The vote is being held three years earlier than necessary. France was not due to hold parliamentary elections until 2027, but Macron called the snap vote – the first time a French leader has done so since 1997 – after his party was trounced by the RN at last month’s European Parliament elections.

Although the European election results need have no bearing on domestic politics, Macron said he could not ignore the message sent to him by voters and wanted to clarify the situation.

Some have argued that, with the possibility of the RN winning both the presidency and the parliament in 2027, Macron was keen to expose it to government beforehand, in the hope that it would lose its appeal once in office. If the RN refuses to form a minority government, Macron’s gamble could backfire.

An RN-led government would have huge implications for France and the rest of Europe. Its spending plans – which include cutting value-added tax on electricity, fuel and other energy products – have alarmed financial markets and could put France on a collision course with Brussels’ restrictive spending laws.

On the continental stage, an RN-led government would further Europe’s rightward shift, at a time when the center is trying to remain united on issues like support for Ukraine, migration and climate change.

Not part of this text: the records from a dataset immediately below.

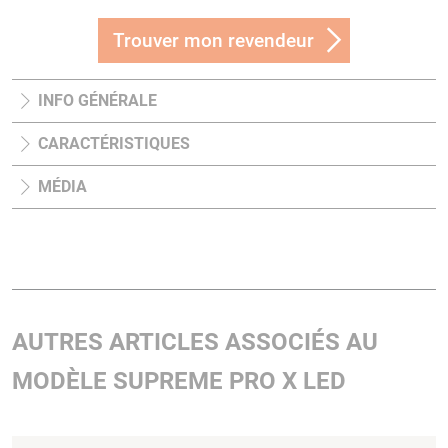
Trouver mon revendeur
INFO GÉNÉRALE
CARACTÉRISTIQUES
MÉDIA
AUTRES ARTICLES ASSOCIÉS AU
MODÈLE SUPREME PRO X LED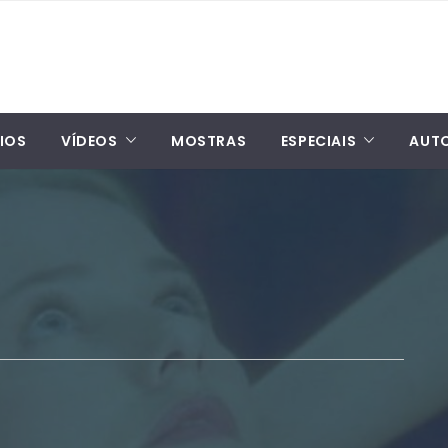
IOS
VÍDEOS
MOSTRAS
ESPECIAIS
AUT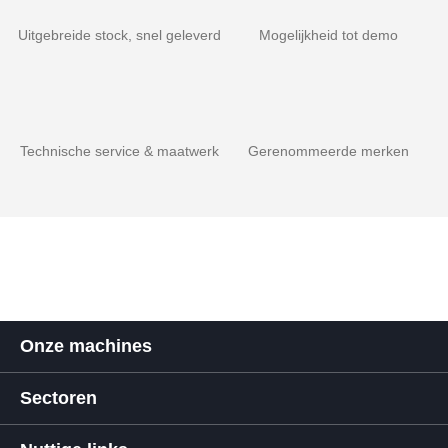
Uitgebreide stock, snel geleverd
Mogelijkheid tot demo
Technische service & maatwerk
Gerenommeerde merken
Onze machines
Sectoren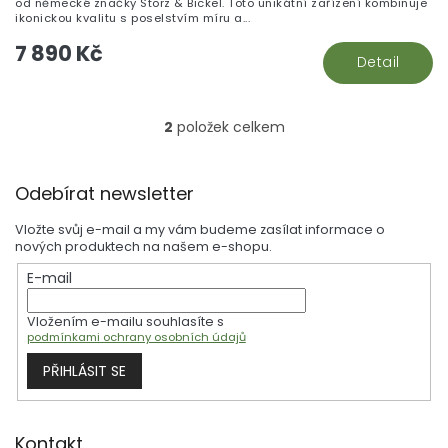
od německé značky Storz & Bickel. Toto unikátní zařízení kombinuje
ikonickou kvalitu s poselstvím míru a...
7 890 Kč
Detail
2
položek celkem
O
v
l
Z
á
Odebírat newsletter
á
d
p
a
Vložte svůj e-mail a my vám budeme zasílat informace o
a
c
nových produktech na našem e-shopu.
t
í
E-mail
í
p
r
Vložením e-mailu souhlasíte s
v
podmínkami ochrany osobních údajů
k
y
PŘIHLÁSIT SE
v
ý
p
i
Kontakt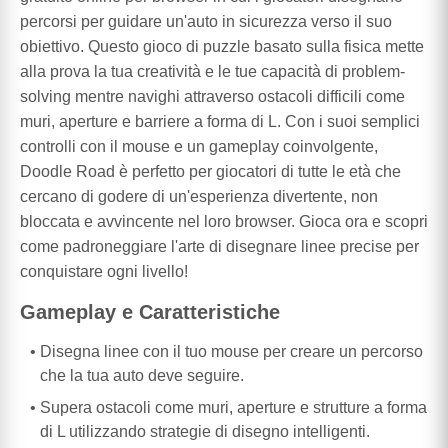
percorsi per guidare un'auto in sicurezza verso il suo
obiettivo. Questo gioco di puzzle basato sulla fisica mette
alla prova la tua creatività e le tue capacità di problem-
solving mentre navighi attraverso ostacoli difficili come
muri, aperture e barriere a forma di L. Con i suoi semplici
controlli con il mouse e un gameplay coinvolgente,
Doodle Road è perfetto per giocatori di tutte le età che
cercano di godere di un'esperienza divertente, non
bloccata e avvincente nel loro browser. Gioca ora e scopri
come padroneggiare l'arte di disegnare linee precise per
conquistare ogni livello!
Gameplay e Caratteristiche
Disegna linee con il tuo mouse per creare un percorso
che la tua auto deve seguire.
Supera ostacoli come muri, aperture e strutture a forma
di L utilizzando strategie di disegno intelligenti.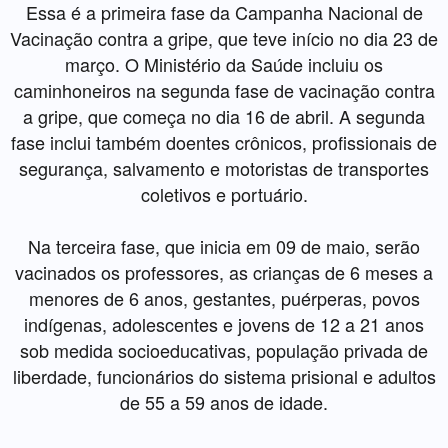
Essa é a primeira fase da Campanha Nacional de
Vacinação contra a gripe, que teve início no dia 23 de
março. O Ministério da Saúde incluiu os
caminhoneiros na segunda fase de vacinação contra
a gripe, que começa no dia 16 de abril. A segunda
fase inclui também doentes crônicos, profissionais de
segurança, salvamento e motoristas de transportes
coletivos e portuário.
Na terceira fase, que inicia em 09 de maio, serão
vacinados os professores, as crianças de 6 meses a
menores de 6 anos, gestantes, puérperas, povos
indígenas, adolescentes e jovens de 12 a 21 anos
sob medida socioeducativas, população privada de
liberdade, funcionários do sistema prisional e adultos
de 55 a 59 anos de idade.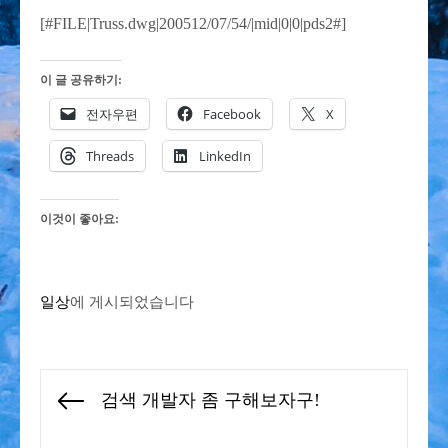
[#FILE|Truss.dwg|200512/07/54/|mid|0|0|pds2#]
이 글 공유하기:
전자우편
Facebook
X
Threads
LinkedIn
이것이 좋아요:
일상
에 게시되었습니다
글
검색 개발자 좀 구해보자구!
Previous
탐
post: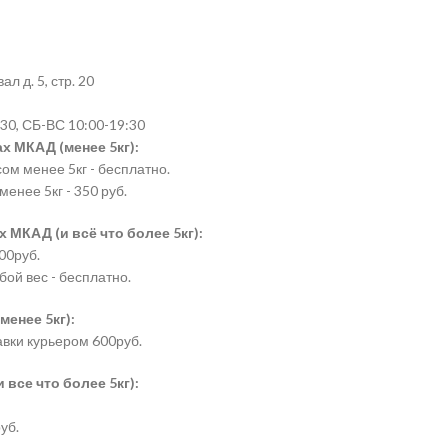
л д. 5, стр. 20
30, СБ-ВС 10:00-19:30
х МКАД (менее 5кг):
сом менее 5кг - бесплатно.
менее 5кг - 350 руб.
 МКАД (и всё что более 5кг):
00руб.
бой вес - бесплатно.
менее 5кг):
авки курьером 600руб.
все что более 5кг):
уб.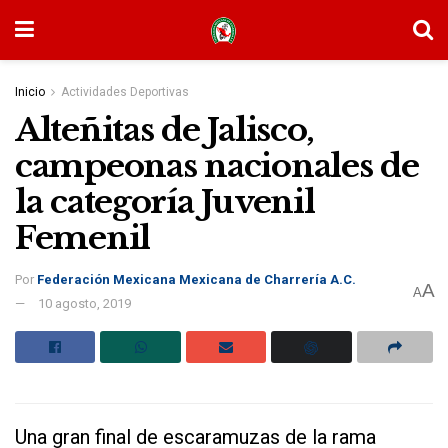
Inicio
Actividades Deportivas
Alteñitas de Jalisco,
campeonas nacionales de
la categoría Juvenil
Femenil
Por
Federación Mexicana Mexicana de Charrería A.C.
A
A
10 agosto, 2019
Una gran final de escaramuzas de la rama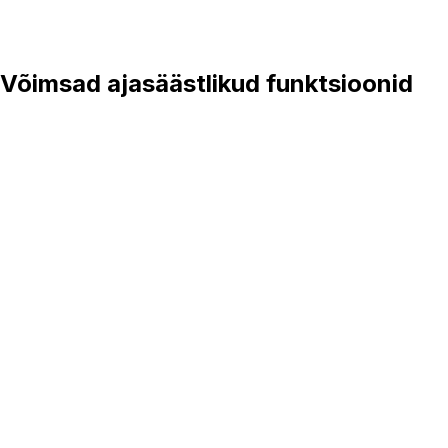
Vaata tundi
Võimsad ajasäästlikud funktsioonid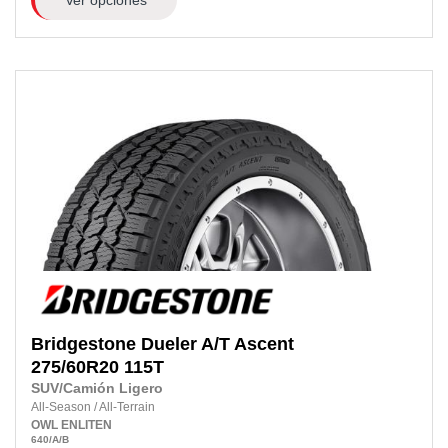
Bridgestone
Dueler A/T Ascent
275/60R20
115T
SUV/Camión Ligero
All-Season
/
All-Terrain
OWL
ENLITEN
640
/A
/B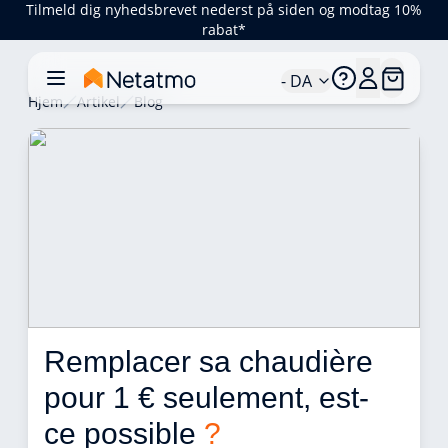
Tilmeld dig nyhedsbrevet nederst på siden og modtag 10%
rabat*
- DA
Hjem
Artikel
Blog
Remplacer sa chaudière 
pour 1 € seulement, est-
ce possible 
?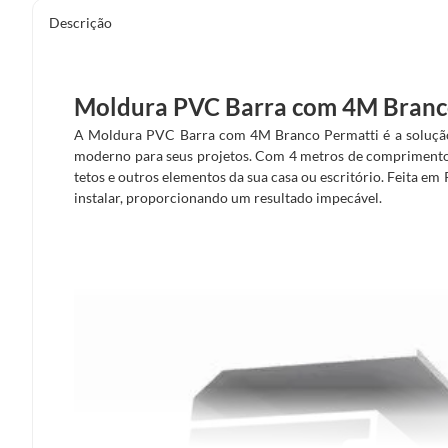
Descrição
Moldura PVC Barra com 4M Branc
A Moldura PVC Barra com 4M Branco Permatti é a solução
moderno para seus projetos. Com 4 metros de comprimento, 
tetos e outros elementos da sua casa ou escritório. Feita em P
instalar, proporcionando um resultado impecável.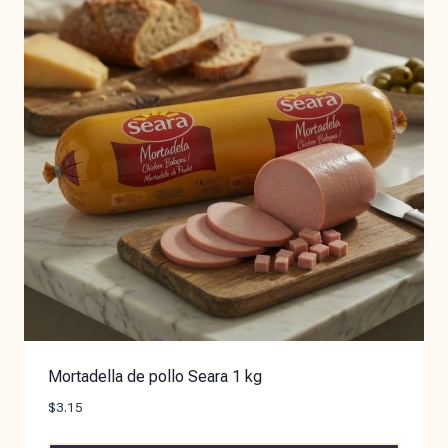
Mortadella de pollo Seara 1 kg
$
3.15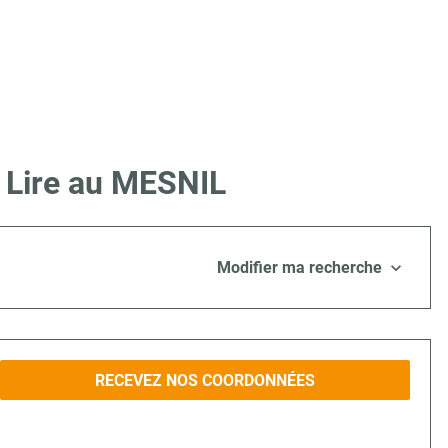
e Lire au MESNIL
Modifier ma recherche
RECEVEZ NOS COORDONNÉES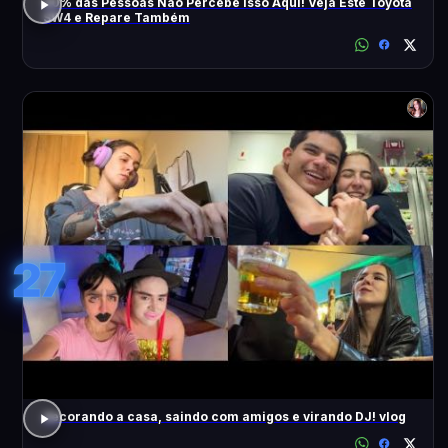
90% das Pessoas Não Percebe Isso Aqui! Veja Este Toyota
SW4 e Repare Também
27
decorando a casa, saindo com amigos e virando DJ! vlog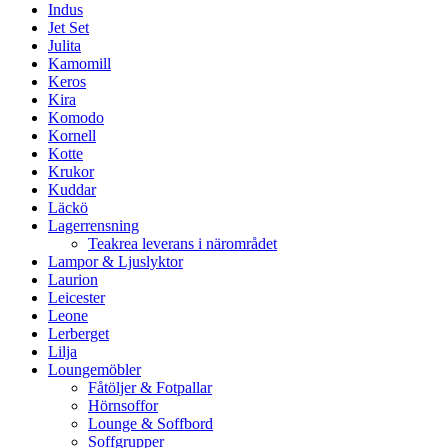
Indus
Jet Set
Julita
Kamomill
Keros
Kira
Komodo
Kornell
Kotte
Krukor
Kuddar
Läckö
Lagerrensning
Teakrea leverans i närområdet
Lampor & Ljuslyktor
Laurion
Leicester
Leone
Lerberget
Lilja
Loungemöbler
Fåtöljer & Fotpallar
Hörnsoffor
Lounge & Soffbord
Soffgrupper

Standing between the RN and an absolute majority is the NFP, comprising more radical figures like Jean-Luc Melenchon, a three-time presidential candidate and leader of the France Unbowed party, as well as moderate leaders like Place Publique’s Raphael Gluckmann.

While Macron’s Ensemble allies said they will do everything in their power to stop the RN coming to power, it has refused to collaborate with or endorse candidates from France Unbowed. Gabriel Attal, Macron’s protege and the outgoing prime minister, has vowed never to enter into alliance with Melenchon.

Polls will close at 8 p.m. local time (2 p.m. ET) Sunday, with the full results expected early Monday.